**Your task**
Reproduce the data verbatim, from the line containing "phylum: Arthropoda" through the final line of the data, including both.
—————
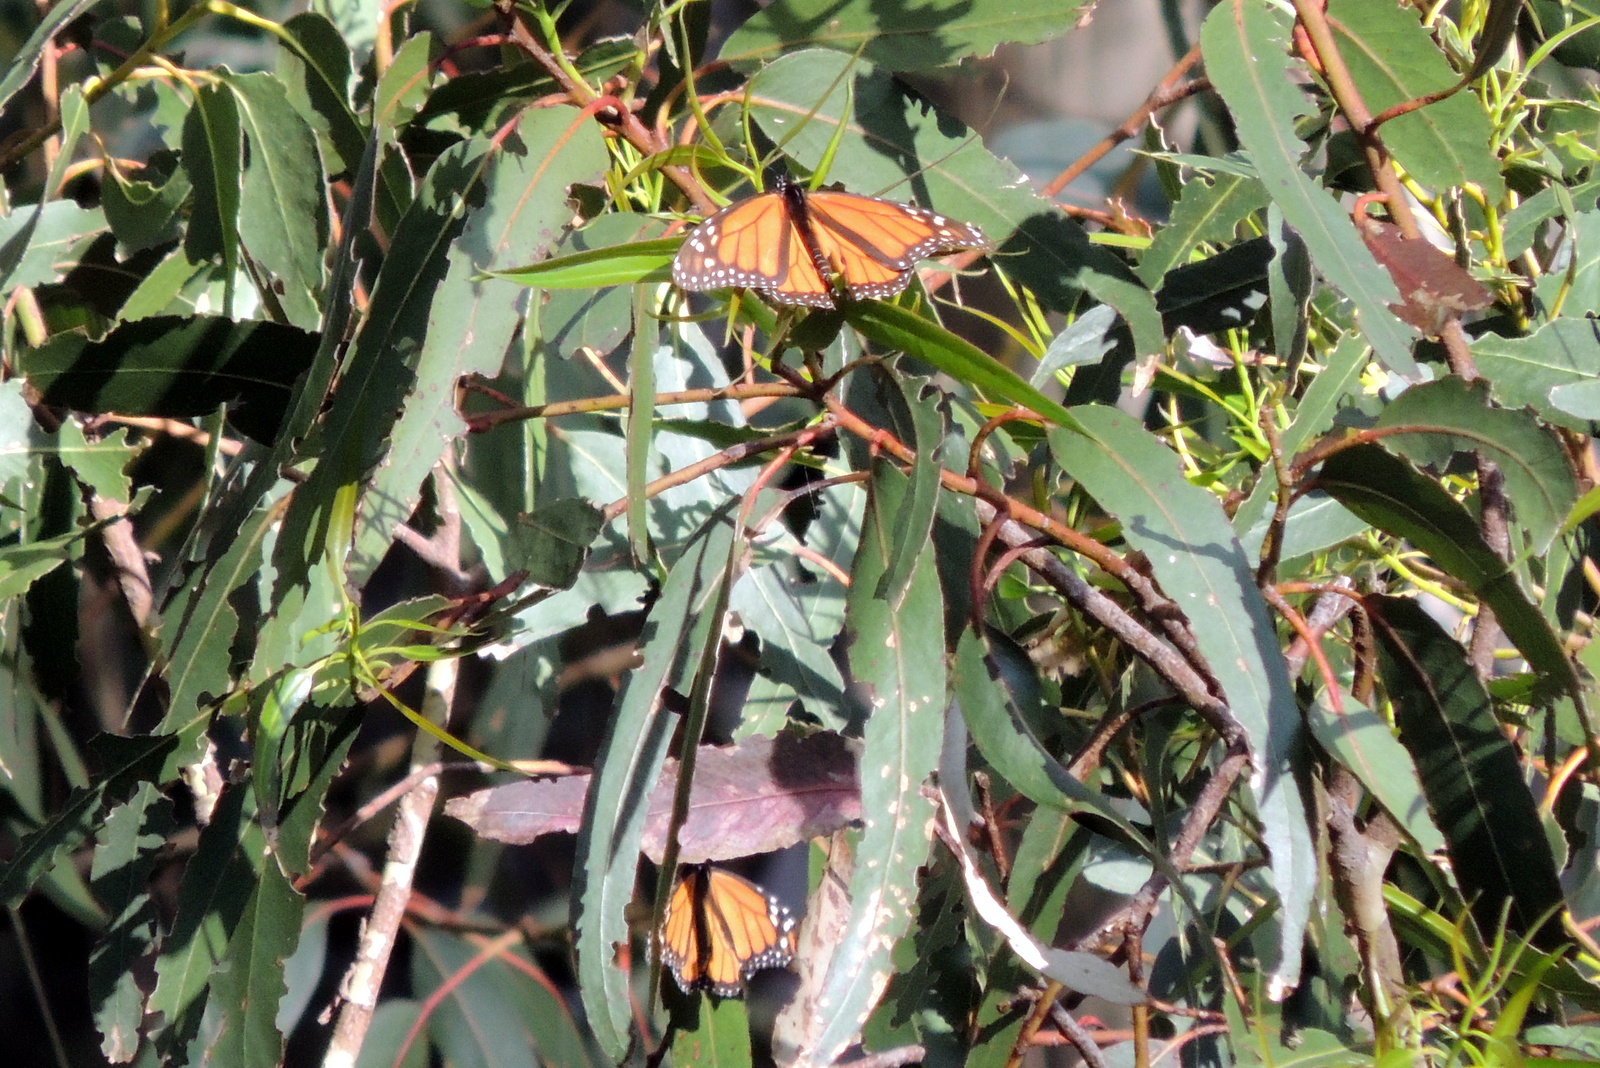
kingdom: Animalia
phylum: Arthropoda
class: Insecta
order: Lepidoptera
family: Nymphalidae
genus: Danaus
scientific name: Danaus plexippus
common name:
—————
**Written response**
phylum: Arthropoda
class: Insecta
order: Lepidoptera
family: Nymphalidae
genus: Danaus
scientific name: Danaus plexippus
common name:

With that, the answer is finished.